Positives Feedback der Kunden in Hohenlohe

"Die Künzelsauer Einzelhändler schauen sehr optimistisch in die Zukunft und freuen sich auf das anstehende Weihnachtsgeschäft", sagt Matthias Uebele, der Vorsitzende der Werbegemeinschaft im hohenlohischen Künzelsau. Es sei kein Geheimnis, dass der Handel jetzt wieder Boden gut machen müsse und dass "natürlich insgesamt noch etwas Unsicherheit" herrsche, so Uebele. Das Feedback der Kunden sei sehr positiv. Alle freuten sich, dass die Geschäfte geöffnet sind und der Einkauf unter Auflagen stattfinden kann.

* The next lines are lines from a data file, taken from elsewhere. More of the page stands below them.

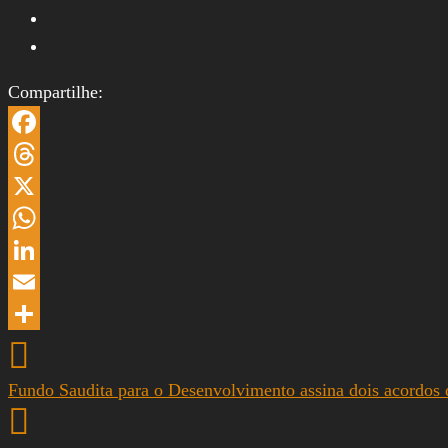
Compartilhe:
Facebook
Threads
X
WhatsApp
LinkedIn
Email
Share
Fundo Saudita para o Desenvolvimento assina dois acordos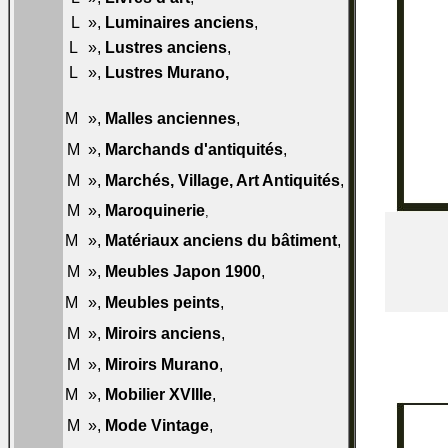
L
»,
Luminaires anciens
,
046-L50
L
»,
Lustres anciens
,
047-L50
L
»,
Lustres Murano
,
047-L60
048-
M
»,
Malles anciennes
,
M50
049-
M
»,
Marchands d'antiquités
,
M50
049-
M
»,
Marchés, Village, Art Antiquités
,
M55
049-
M
»,
Maroquinerie
,
M60
050-
M
»,
Matériaux anciens du bâtiment
,
M50
051-
M
»,
Meubles Japon 1900
,
M50
052-
M
»,
Meubles peints
,
M50
053-
M
»,
Miroirs anciens
,
M50
053-
M
»,
Miroirs Murano
,
M60
054-
M
»,
Mobilier XVIIIe
,
M50
054-
M
»,
Mode Vintage
,
M50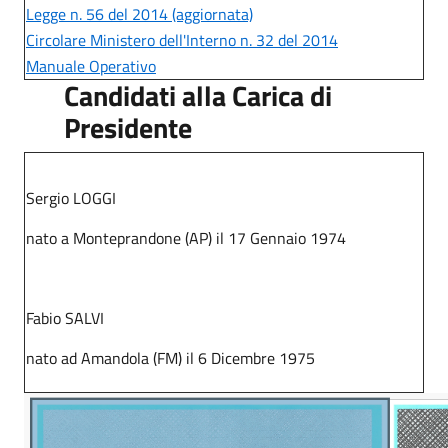
Legge n. 56 del 2014 (aggiornata)
Circolare Ministero dell'Interno n. 32 del 2014
Manuale Operativo
Candidati alla Carica di
Presidente
Sergio LOGGI
nato a Monteprandone (AP) il 17 Gennaio 1974
Fabio SALVI
nato ad Amandola (FM) il 6 Dicembre 1975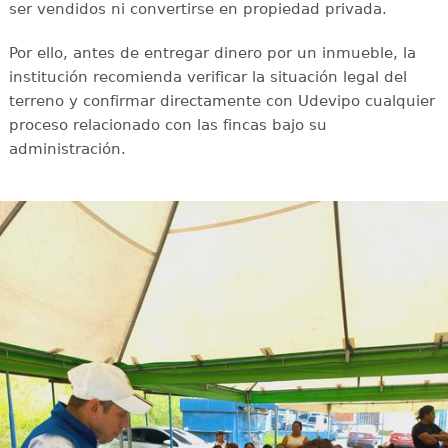
ser vendidos ni convertirse en propiedad privada.
Por ello, antes de entregar dinero por un inmueble, la
institución recomienda verificar la situación legal del
terreno y confirmar directamente con Udevipo cualquier
proceso relacionado con las fincas bajo su
administración.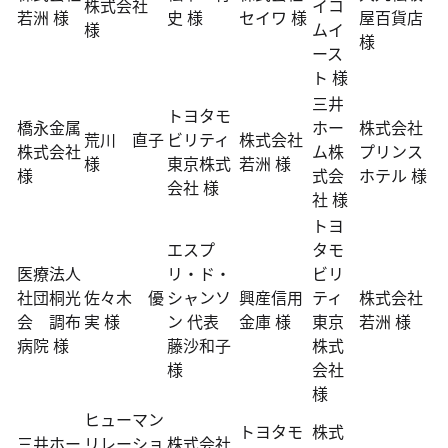
株式会社
イコ
若洲 様
史 様
セイワ 様
屋百貨店
様
ムイ
様
ース
ト 様
三井
トヨタモ
橋永金属
ホー
株式会社
荒川 直子
ビリティ
株式会社
株式会社
ム株
プリンス
様
東京株式
若洲 様
様
式会
ホテル 様
会社 様
社 様
トヨ
エスプ
タモ
医療法人
リ・ド・
ビリ
社団桐光
佐々木 優
シャンソ
興産信用
ティ
株式会社
会 調布
実 様
ン 代表
金庫 様
東京
若洲 様
病院 様
藤沙和子
株式
様
会社
様
ヒューマン
トヨタモ
株式
三井ホー
リレーショ
株式会社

Das war am Donnerstag vergangener Woche auch beim traditionellen Simon-Judä-Krämermarkt in der Innenstadt zu beobachten, der viele hundert Menschen lockte und wieder einmal für ein reges Treiben in Künzelsau sorgte. Mit Blick auf die kommenden Wochen sagt Uebele: "Wichtig ist, dass die Politik bei den weiteren Entscheidungen sehr besonnen und überlegt vorgeht."

Das waren die Studien

Das Institut für angewandte Marktforschung der Hochschule Heilbronn befragt für das Heilbronn- Barometer seit 2016 jährlich die gleichen Menschen in der Stadt Heilbronn und in einem Umkreis von 20 Kilometern. Dieses Jahr nahmen 844 Befragte teil. Die Antworten werden gewichtet nach Alter, Geschlecht und Haushaltsgröße, sodass sie als repräsentativ gelten. Die Commerzbank hat bundesweit 3500 Einzelhandelsunternehmen mit einem Jahresumsatz von bis zu 15 Millionen Euro befragen lassen, darunter 50 in Heilbronn.